Segment Open

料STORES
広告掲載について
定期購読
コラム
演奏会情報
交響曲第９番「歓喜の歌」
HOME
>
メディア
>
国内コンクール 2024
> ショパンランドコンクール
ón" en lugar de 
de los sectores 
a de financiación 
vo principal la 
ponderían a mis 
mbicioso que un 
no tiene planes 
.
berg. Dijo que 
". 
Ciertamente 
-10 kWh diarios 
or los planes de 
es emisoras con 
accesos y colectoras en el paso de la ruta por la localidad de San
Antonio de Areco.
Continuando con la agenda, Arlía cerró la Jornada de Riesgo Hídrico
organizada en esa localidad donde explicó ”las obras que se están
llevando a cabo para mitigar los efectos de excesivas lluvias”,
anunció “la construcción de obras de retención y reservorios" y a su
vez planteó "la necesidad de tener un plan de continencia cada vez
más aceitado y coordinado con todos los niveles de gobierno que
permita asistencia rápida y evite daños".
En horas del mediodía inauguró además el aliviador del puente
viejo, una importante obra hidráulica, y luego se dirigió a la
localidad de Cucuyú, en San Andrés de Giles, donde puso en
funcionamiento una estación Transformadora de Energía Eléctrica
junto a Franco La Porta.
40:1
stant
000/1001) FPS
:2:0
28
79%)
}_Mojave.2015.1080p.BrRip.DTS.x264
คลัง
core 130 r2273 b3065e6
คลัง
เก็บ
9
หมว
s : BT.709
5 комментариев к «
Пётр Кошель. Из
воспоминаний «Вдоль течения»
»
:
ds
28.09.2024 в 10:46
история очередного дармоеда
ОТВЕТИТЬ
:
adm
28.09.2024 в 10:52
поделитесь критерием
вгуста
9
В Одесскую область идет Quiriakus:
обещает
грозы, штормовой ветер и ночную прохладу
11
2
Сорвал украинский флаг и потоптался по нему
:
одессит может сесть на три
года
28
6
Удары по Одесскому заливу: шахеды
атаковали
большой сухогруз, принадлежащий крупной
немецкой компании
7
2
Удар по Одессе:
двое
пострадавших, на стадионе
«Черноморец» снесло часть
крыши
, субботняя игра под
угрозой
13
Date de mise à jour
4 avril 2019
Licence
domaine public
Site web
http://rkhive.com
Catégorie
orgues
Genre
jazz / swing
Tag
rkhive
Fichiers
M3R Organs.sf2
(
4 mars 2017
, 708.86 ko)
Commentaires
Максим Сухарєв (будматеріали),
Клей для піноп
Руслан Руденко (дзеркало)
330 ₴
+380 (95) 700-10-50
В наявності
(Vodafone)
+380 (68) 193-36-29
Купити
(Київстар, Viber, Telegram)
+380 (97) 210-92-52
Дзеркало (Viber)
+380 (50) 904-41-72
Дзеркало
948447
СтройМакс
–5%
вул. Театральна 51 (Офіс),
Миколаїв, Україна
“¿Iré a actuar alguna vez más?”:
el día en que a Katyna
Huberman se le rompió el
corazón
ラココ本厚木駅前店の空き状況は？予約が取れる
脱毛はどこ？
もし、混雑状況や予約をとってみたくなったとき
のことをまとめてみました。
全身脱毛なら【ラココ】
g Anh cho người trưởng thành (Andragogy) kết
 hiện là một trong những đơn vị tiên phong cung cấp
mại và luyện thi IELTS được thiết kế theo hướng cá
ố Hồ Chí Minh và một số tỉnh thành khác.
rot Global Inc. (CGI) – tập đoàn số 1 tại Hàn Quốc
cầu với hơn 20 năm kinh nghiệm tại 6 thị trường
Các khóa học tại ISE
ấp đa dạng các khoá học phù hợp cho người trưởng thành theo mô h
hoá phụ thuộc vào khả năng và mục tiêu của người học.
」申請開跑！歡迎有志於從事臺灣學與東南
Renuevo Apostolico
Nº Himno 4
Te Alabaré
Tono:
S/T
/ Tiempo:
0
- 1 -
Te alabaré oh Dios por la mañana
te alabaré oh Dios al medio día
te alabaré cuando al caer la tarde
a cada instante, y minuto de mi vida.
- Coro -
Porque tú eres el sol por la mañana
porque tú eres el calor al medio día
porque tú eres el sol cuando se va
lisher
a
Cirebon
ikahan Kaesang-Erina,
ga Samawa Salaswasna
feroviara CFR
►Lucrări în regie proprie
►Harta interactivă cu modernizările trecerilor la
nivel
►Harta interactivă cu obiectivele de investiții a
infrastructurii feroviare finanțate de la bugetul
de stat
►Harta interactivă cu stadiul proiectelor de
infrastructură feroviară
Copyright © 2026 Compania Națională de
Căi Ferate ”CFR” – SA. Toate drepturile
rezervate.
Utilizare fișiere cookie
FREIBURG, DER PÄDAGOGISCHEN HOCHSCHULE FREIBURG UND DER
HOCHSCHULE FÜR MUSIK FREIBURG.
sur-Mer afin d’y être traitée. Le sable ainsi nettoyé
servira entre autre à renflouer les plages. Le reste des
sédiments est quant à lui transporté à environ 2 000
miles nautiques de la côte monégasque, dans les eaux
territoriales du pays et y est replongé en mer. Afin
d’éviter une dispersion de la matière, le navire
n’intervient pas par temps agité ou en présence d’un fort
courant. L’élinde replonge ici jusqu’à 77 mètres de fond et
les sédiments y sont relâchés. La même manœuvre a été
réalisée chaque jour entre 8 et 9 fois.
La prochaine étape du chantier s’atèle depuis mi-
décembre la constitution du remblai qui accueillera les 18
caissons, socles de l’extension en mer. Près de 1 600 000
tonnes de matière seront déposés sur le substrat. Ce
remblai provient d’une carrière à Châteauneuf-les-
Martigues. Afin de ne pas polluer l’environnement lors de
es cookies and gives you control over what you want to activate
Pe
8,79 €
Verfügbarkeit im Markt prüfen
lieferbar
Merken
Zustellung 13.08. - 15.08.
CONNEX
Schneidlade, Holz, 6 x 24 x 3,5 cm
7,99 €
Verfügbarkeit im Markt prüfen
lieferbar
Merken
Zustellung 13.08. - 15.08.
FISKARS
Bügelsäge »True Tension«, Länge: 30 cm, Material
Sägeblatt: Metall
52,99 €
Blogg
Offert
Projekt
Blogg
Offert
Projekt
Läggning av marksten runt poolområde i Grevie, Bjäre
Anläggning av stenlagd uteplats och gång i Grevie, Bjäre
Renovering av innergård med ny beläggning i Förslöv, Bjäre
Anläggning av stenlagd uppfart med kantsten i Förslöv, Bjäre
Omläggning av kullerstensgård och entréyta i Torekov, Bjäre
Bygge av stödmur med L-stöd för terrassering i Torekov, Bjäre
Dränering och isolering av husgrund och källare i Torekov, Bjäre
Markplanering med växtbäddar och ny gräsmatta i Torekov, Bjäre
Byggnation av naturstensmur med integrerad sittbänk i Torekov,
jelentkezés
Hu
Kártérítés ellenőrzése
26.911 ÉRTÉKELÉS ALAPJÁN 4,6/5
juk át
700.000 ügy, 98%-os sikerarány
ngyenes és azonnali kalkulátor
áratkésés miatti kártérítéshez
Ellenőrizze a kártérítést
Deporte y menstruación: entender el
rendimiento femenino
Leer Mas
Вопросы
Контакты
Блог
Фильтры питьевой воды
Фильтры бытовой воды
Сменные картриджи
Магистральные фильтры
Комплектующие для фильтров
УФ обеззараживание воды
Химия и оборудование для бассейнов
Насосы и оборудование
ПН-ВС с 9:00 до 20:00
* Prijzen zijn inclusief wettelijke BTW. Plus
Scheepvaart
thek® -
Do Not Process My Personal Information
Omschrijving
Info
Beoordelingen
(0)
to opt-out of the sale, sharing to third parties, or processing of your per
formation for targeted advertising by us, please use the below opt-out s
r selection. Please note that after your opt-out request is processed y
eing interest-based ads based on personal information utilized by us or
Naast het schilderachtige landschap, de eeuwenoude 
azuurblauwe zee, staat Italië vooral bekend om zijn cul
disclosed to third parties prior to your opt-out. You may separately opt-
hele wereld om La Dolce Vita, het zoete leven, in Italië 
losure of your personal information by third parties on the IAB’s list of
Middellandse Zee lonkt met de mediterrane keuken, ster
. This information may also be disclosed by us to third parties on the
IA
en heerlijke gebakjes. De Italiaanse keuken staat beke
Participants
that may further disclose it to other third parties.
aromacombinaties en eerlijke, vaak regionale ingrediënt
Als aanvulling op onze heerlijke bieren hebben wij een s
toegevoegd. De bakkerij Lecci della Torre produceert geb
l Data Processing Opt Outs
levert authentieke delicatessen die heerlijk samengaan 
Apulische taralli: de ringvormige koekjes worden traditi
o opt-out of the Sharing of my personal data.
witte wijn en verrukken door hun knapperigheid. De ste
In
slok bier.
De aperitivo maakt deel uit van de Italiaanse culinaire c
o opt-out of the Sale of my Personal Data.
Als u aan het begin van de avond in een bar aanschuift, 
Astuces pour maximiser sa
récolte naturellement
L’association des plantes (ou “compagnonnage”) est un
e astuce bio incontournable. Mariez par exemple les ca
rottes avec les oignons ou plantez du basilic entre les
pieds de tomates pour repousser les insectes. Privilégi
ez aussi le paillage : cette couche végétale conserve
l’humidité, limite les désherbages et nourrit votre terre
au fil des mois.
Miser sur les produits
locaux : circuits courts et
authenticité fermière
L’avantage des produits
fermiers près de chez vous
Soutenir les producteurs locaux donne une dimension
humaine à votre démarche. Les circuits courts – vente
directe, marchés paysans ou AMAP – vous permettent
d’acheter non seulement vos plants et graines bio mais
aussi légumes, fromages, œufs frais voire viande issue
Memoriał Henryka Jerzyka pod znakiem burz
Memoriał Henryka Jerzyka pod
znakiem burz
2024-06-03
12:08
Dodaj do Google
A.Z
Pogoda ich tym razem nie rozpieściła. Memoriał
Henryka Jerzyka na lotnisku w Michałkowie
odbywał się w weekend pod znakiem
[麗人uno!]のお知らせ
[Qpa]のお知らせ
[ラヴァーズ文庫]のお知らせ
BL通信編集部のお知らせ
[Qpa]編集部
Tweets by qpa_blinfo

Segment Closed

### What to work on
Within the listing above, copy each line that has the string "your".

### Worked solution
to opt-out of the sale, sharing to third parties, or processing of your per
r selection. Please note that after your opt-out request is processed y
disclosed to third parties prior to your opt-out. You may separately opt-
losure of your personal information by third parties on the IAB’s list of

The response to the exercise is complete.